Sheila Malcolmson, minister of mental health and addictions, told a Surrey Board of Trade event Tuesday that COVID-19 has been hard on people who use drugs.

“The stigma that drives people to use alone and a pandemic that isolates them even further, and you have a terrible recipe for a surge in overdose deaths,” she said.

On Wednesday, the province announced new measures being taken to address the ongoing issue, including steps towards decriminalization.

According to the B.C. government, it will officially request a federal exemption from Health Canada to decriminalize personal possession of drugs in the province, while boosting funds to expand overdose prevention services.

The government says decriminalization can help address the stigma that drugs have, removing the “shame” that can prevent people from reaching out for life-saving help.

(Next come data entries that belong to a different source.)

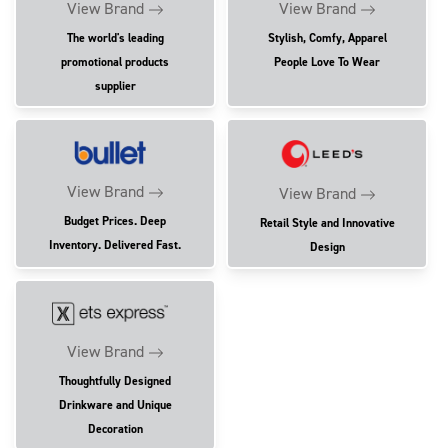
View Brand
View Brand
The world's leading
Stylish, Comfy, Apparel
promotional products
People Love To Wear
supplier
View Brand
View Brand
Budget Prices. Deep
Retail Style and Innovative
Inventory. Delivered Fast.
Design
View Brand
Thoughtfully Designed
Drinkware and Unique
Decoration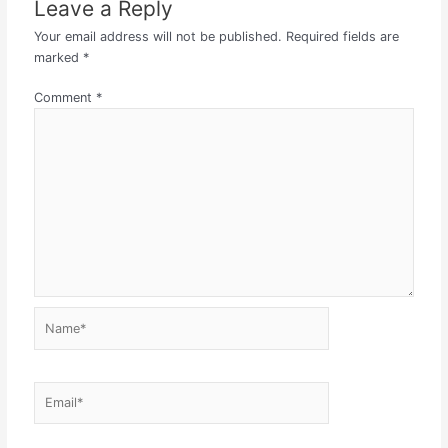
Leave a Reply
Your email address will not be published.
Required fields are
marked
*
Comment
*
Name*
Email*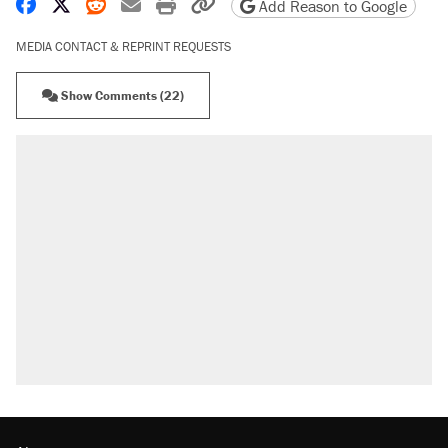
Share on Facebook
Share on X
Share on Reddit
Share by email
Print friendly version
Copy page URL
Add Reason to Google
MEDIA CONTACT & REPRINT REQUESTS
Show Comments (22)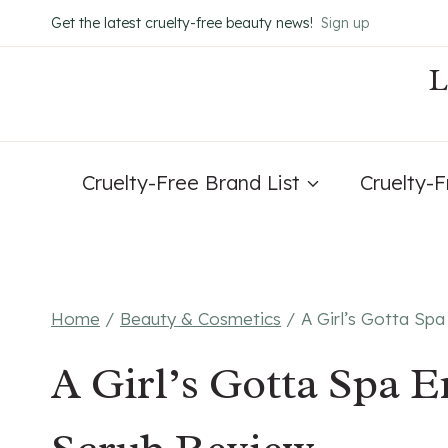
Skip
Get the latest cruelty-free beauty news!
Sign up
to
content
Cruelty-Free Brand List
Cruelty-
Home
/
Beauty & Cosmetics
/
A Girl’s Gotta Spa
A Girl’s Gotta Spa E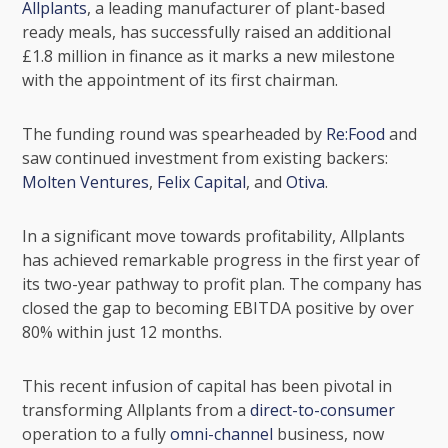
Allplants
, a leading manufacturer of plant-based
ready meals, has successfully raised an additional
£1.8 million in finance as it marks a new milestone
with the appointment of its first chairman.
The funding round was spearheaded by
Re:Food
and
saw continued investment from existing backers:
Molten Ventures
,
Felix Capital
, and
Otiva
.
In a significant move towards profitability, Allplants
has achieved remarkable progress in the first year of
its two-year pathway to profit plan. The company has
closed the gap to becoming
EBITDA
positive by over
80% within just 12 months.
This recent infusion of capital has been pivotal in
transforming Allplants from a
direct-to-consumer
operation to a fully
omni-channel
business, now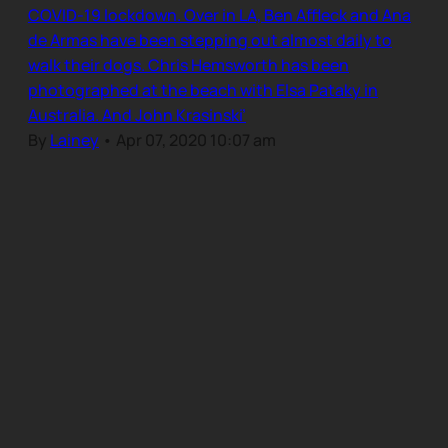
COVID-19 lockdown. Over in LA, Ben Affleck and Ana
de Armas have been stepping out almost daily to
walk their dogs. Chris Hemsworth has been
photographed at the beach with Elsa Pataky in
Australia. And John Krasinski’
By
Lainey
•
Apr 07, 2020 10:07 am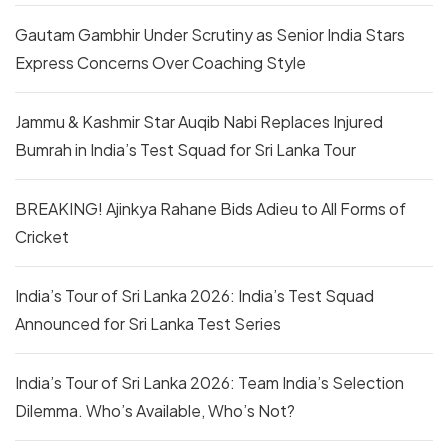
Gautam Gambhir Under Scrutiny as Senior India Stars
Express Concerns Over Coaching Style
Jammu & Kashmir Star Auqib Nabi Replaces Injured
Bumrah in India’s Test Squad for Sri Lanka Tour
BREAKING! Ajinkya Rahane Bids Adieu to All Forms of
Cricket
India’s Tour of Sri Lanka 2026: India’s Test Squad
Announced for Sri Lanka Test Series
India’s Tour of Sri Lanka 2026: Team India’s Selection
Dilemma. Who’s Available, Who’s Not?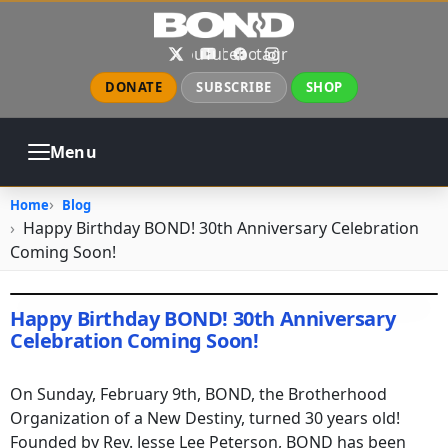
Skip to main content
X
YouTube
Facebook
Instagram
DONATE
SUBSCRIBE
SHOP
Menu
ABOUT
PRAYER
COUNSELING
Home
Blog
CHURCH
EVENTS
GALLERIES
Happy Birthday BOND! 30th Anniversary Celebration
CONTACT
Coming Soon!
Image
Happy Birthday BOND! 30th Anniversary
Celebration Coming Soon!
February 14, 2020
•
ealemayehu
On Sunday, February 9th, BOND, the Brotherhood
Organization of a New Destiny, turned 30 years old!
Founded by Rev. Jesse Lee Peterson, BOND has been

The City of Vancouver recently submitted an application to Health Canada outlining that people should be allowed to carry a three-day supply of various drugs as it seeks to get a federal exemption to decriminalize the possession of small amounts of drugs.

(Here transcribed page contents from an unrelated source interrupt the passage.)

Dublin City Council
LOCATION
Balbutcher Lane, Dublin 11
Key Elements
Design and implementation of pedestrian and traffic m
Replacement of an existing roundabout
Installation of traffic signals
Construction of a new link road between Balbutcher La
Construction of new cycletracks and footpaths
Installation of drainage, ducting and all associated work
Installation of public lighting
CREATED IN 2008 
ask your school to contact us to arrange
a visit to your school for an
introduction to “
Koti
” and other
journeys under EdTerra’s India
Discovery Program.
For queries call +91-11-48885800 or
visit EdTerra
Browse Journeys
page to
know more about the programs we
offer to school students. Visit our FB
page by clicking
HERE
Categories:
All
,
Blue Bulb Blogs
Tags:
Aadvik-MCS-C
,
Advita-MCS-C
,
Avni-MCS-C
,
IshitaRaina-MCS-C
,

The B.C. government has made several commitments to helping drug users, with supervised consumption sites scattered across the province in addition to volunteer-run overdose prevention sites in many cities.

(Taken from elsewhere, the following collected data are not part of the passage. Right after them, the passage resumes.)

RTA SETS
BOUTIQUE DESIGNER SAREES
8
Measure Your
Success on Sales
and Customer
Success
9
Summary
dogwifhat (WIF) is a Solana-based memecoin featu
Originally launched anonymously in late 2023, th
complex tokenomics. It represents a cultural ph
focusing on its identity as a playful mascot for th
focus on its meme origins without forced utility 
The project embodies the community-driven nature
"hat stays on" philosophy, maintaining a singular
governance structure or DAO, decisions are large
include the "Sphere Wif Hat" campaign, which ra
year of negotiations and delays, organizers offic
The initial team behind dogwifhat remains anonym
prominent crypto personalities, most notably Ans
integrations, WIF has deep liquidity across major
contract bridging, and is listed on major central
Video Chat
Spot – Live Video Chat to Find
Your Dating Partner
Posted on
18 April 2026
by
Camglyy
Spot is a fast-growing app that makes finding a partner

B.C. announced a safe supply of pharmaceutical alternatives in 2020, with doctors and nurse practitioners given the ability to prescribe to those who use drugs.

But the provincial government could be doing more to help, said a woman who lost her son to an overdose and co-founded an advocacy group because of his death.

Leslie McBain, of Moms Stop the Harm, said she’s “beyond frustrated” that actions such as safe supply have yet to be pushed through to help drug users.

“Here we are, five years later with more deaths, no real, fulsome, safe supply of drugs for people who need them and still, the government seems to be doing research and writing up plans we never see,” she said. “I’m disappointed.”

Jan Mahoney said the system also failed her son Michael, who waited months for a treatment bed but died a day after learning he got one.

Michael Mahoney died a day after he was told he would receive a treatment bed. (Submitted)

“He went downtown, bought what he thought was a dilaudid tablet and died of an overdose in his truck.

His body was found in his truck five days later.

Mahoney said her son pleaded for help at the Royal Jubilee Hospital emergency room several times, but was usually assessed and then sent home to wait.

“He would go back to trying to treat himself because he wasn’t getting any psychiatric care,” she said.

Corey Ranger, a registered nurse with Victoria’s Safer initiative, said he’s attended 48 overdoses in the past year, much more than in the previous years.

“It’s been completely overwhelming,” he said. “We’re at the fifth-year anniversary and this is our first and most readily ignored crisis.”

Safer provides pharmaceutical drugs to people at risk of dying from a toxic drug supply.

The volatility of the street drugs makes it harder to resuscitate people when they overdose, Ranger added.

He said the provincial government needs to make decriminalization a priority.